Tuesday, May 25, 2010

Henry's Return

At day twenty or twenty-one, we were pushing hard for discharge from the co-op. Bob’s low blood pressure was keeping us caged and pacing. He was clear of infection but couldn’t get his blood pressure up or his appetite back. We had hoped to be back at the apartment by the time Henry returned but it appeared Bob’s blood pressure was not following our plan.

Henry arrived back in Omaha with his Aunt Kathy, his blue eyes wide, giving us the Henry Stare when I opened the door and found them standing stiffly in the hallway. My nine month pregnant belly blocked the doorway and I was still wearing the latex gloves and yellow mask needed for the dressing change I had just performed on Bob’s central line. Bob cautiously stood up from the chair, careful not to get lightheaded from the effort, pulled his shoulders back, and raised his bony face toward his son.

Henry, standing in that dimly lit hallway, looked older than his three years. His eyes were weighted by all the thoughts swirling in his head, his body guarded, ready for the next blow. Henry looked at us as if we were apparitions. It had only been three weeks but a lifetime had passed since we last saw each other. We were surely different people now.

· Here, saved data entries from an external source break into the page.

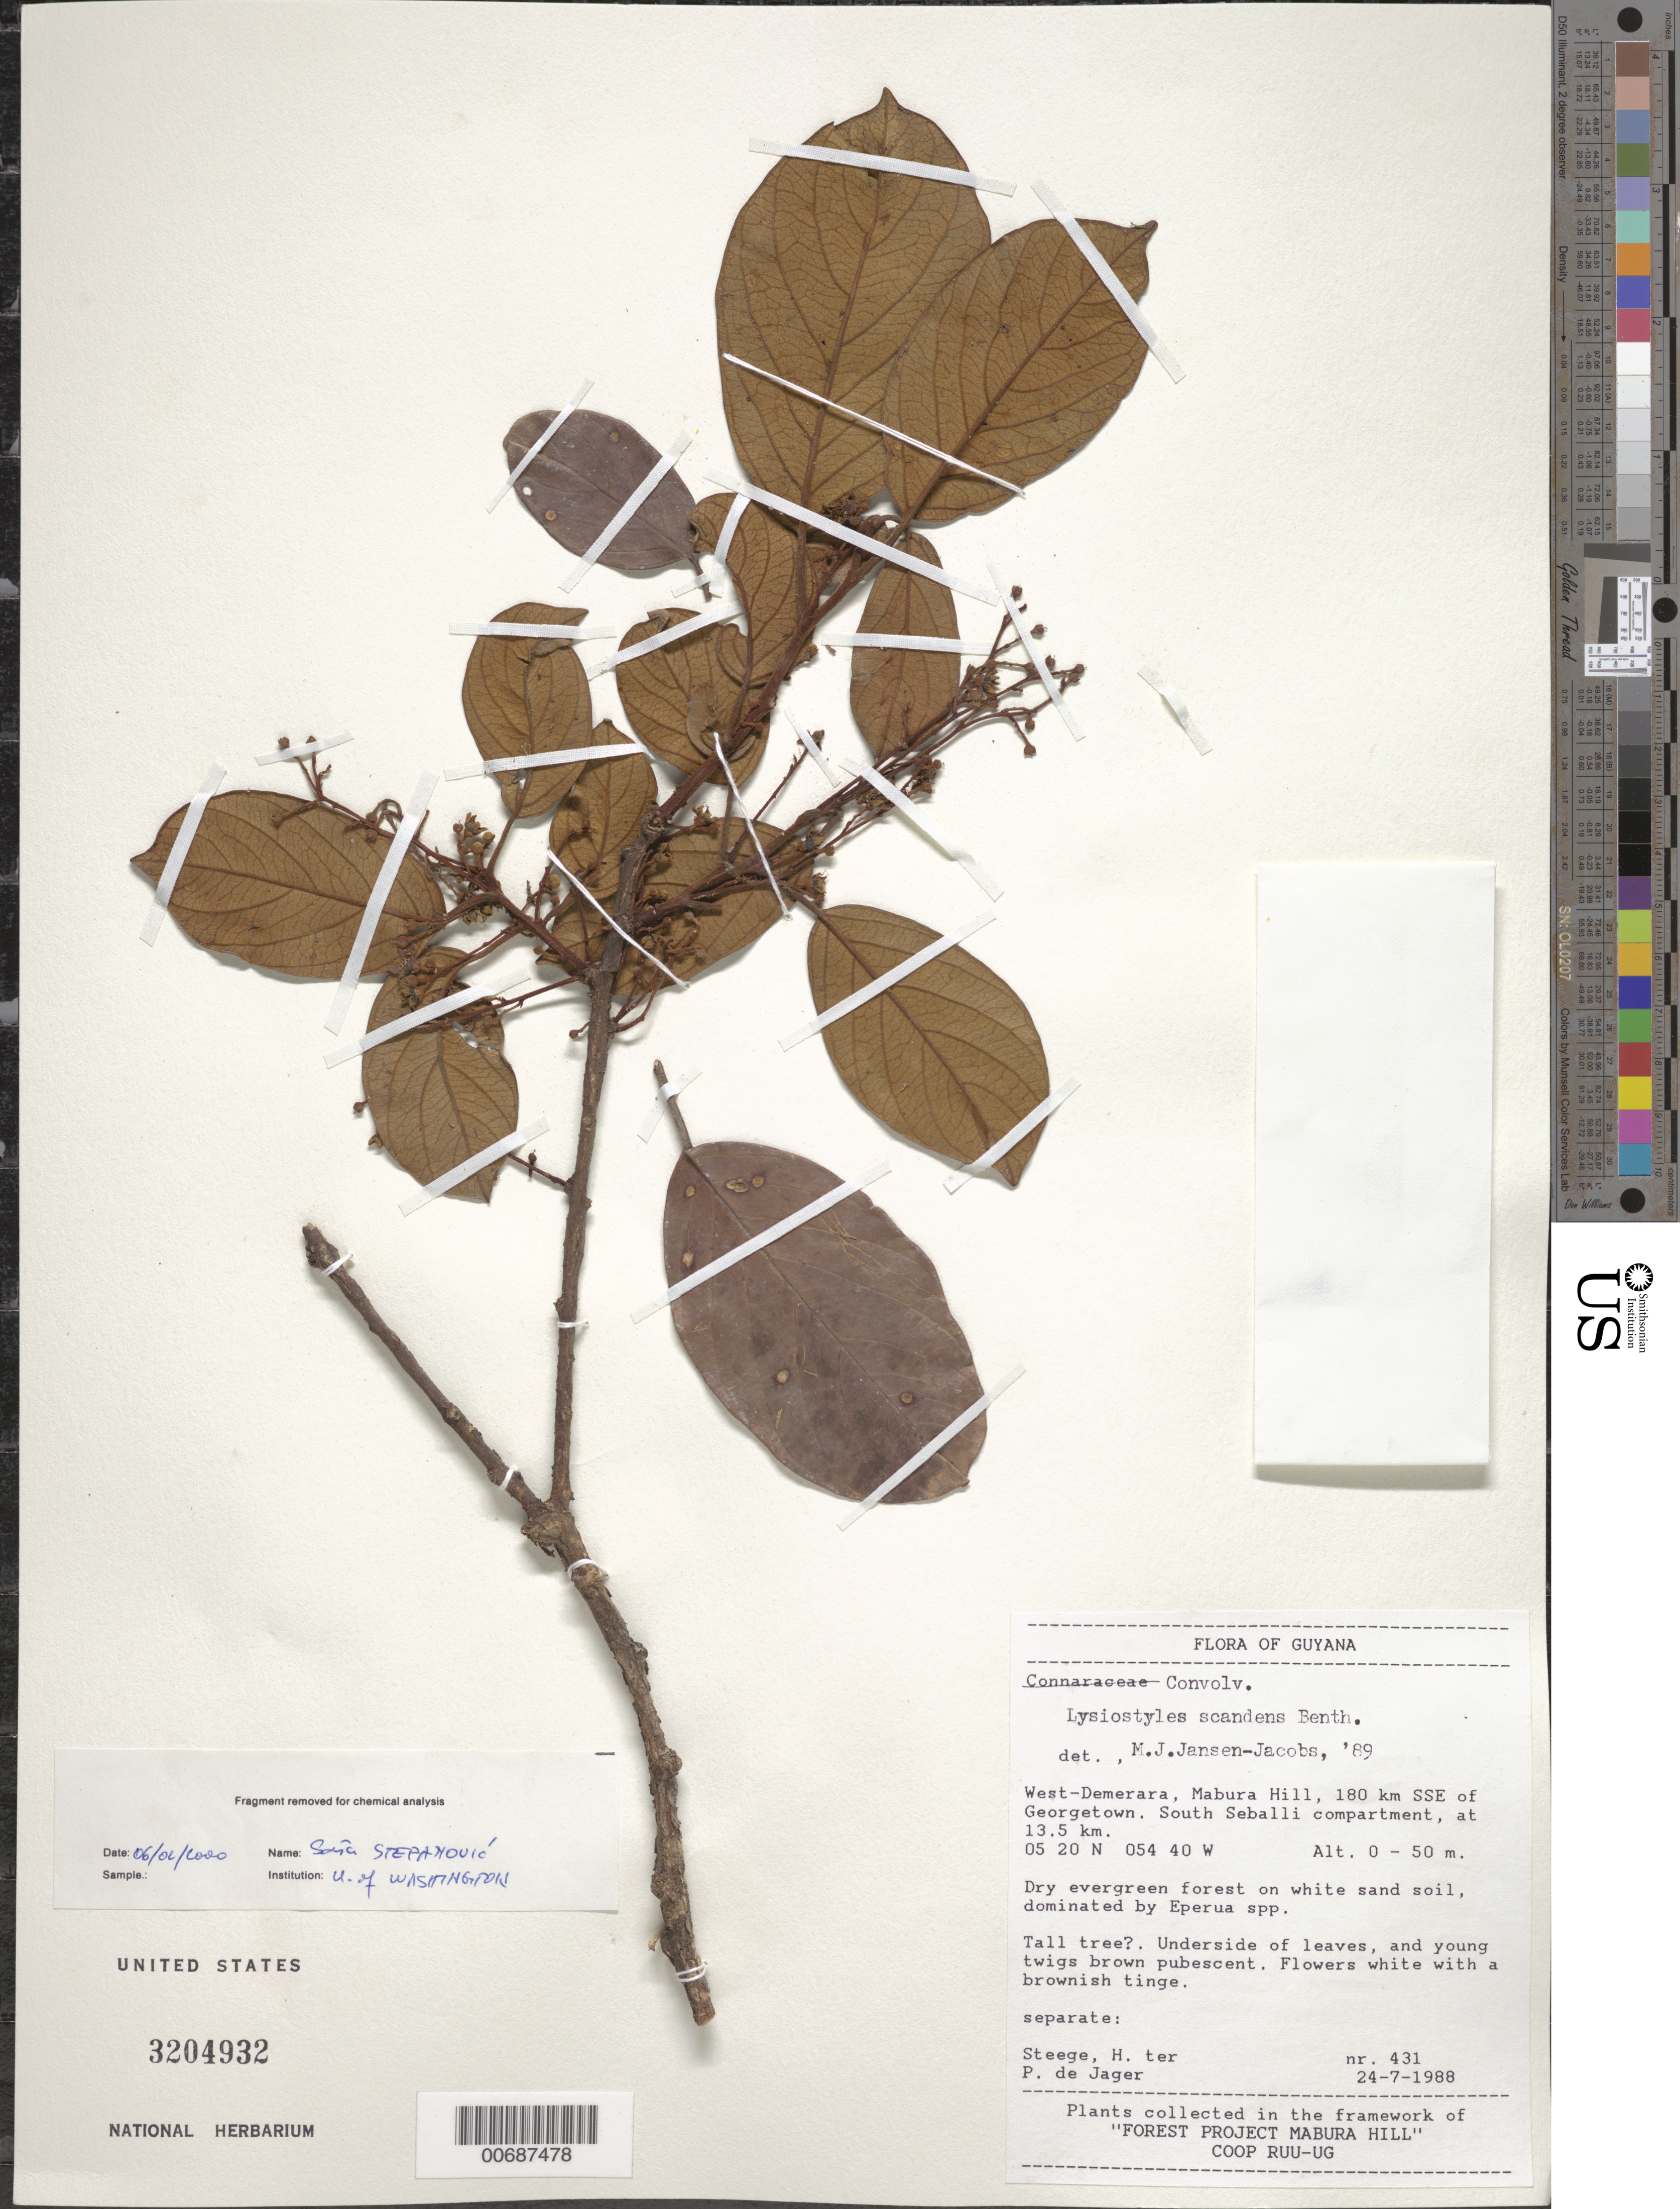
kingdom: Plantae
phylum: Tracheophyta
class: Magnoliopsida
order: Solanales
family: Convolvulaceae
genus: Lysiostyles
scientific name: Lysiostyles scandens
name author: Benth.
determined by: Jansen-Jacobs, M. J., (U), Nationaal Herbarium Nederland, Utrecht University branch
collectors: H. ter Steege, B. Welle & P. De Jager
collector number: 431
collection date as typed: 24-Jul-88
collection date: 1988-07-24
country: Guyana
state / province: U. Demerara-Berbice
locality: Mabura Hill, 180 km SSE of Georgetown, South Seballi compartment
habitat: Dry evergreen forest on white sand soil, dominated by Eperua spp.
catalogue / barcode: US 3204932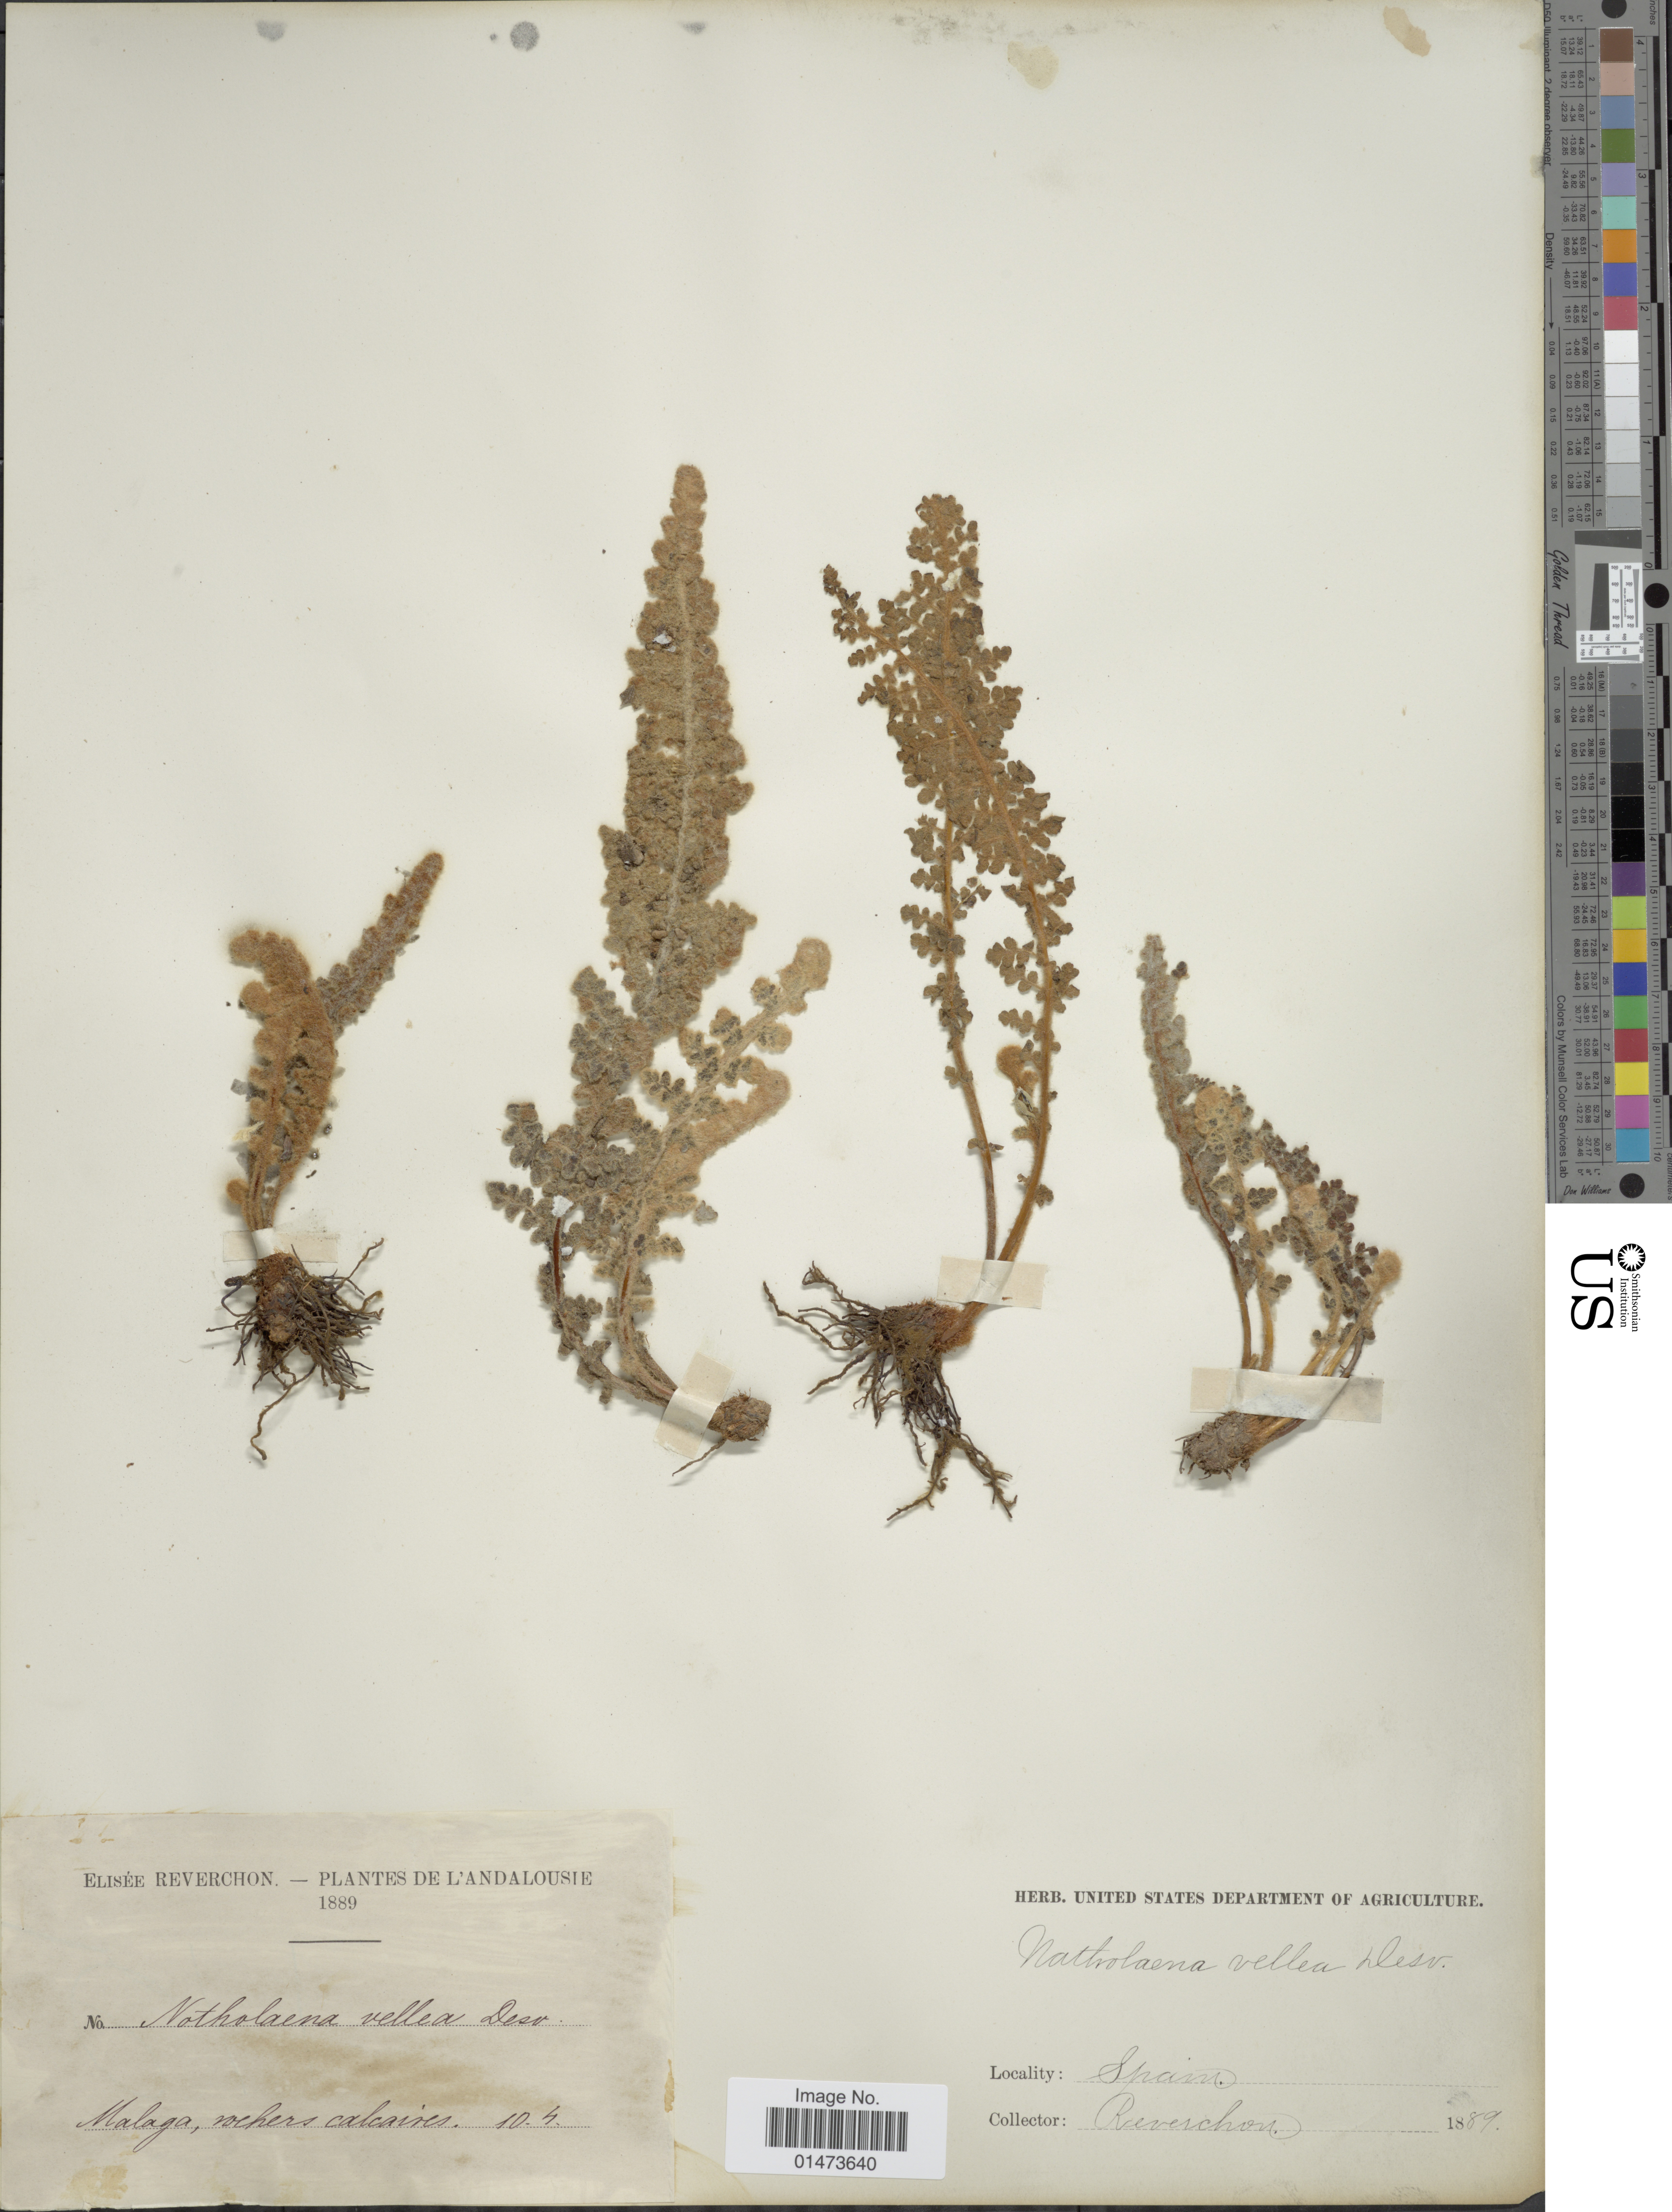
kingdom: Plantae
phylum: Tracheophyta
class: Polypodiopsida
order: Polypodiales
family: Pteridaceae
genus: Cosentinia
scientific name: Cosentinia vellea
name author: (Aiton) Tod.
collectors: E. Reverchon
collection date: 1889-04-10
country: Spain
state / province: Andalucia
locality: Malaga, rochers calcaires [Malaga, limestone rocks]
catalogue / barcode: US 1090079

How could we come back together from these different lives we had been living and resume our life as a family? Were we still speaking the same language?


  1. Hi there-- I was directed to your blog by Susan at Luther Manor. I was doing my internship there for counseling psychology & work as a massage therapist. I see we are the same age and sign (Aquarius)--funny:) I lost my significant other of 5 years in August. The worst of the grieving is over, but I am still experiencing a lot of fear of loss of people I'm emotionally attached to--and fear of emotional attachment as a result. Just another step in the process, I suppose. Thanks for the blog (although not technically a widow, experientially the grieving process seems essentially the same).

  2. April,

    So glad you found me. There are a lot of us out there unfortunately! Did you feel you got less recognition for the loss since you weren't married? That would be hard.

    I certainly went through a stage of feeling like relationships weren't worth it because people just die, who wants the pain. But I eventually determined that it would be worse to have nothing worth grieving.

    I do a walking support group on the first Sat of the month at Hart Park if you are interested.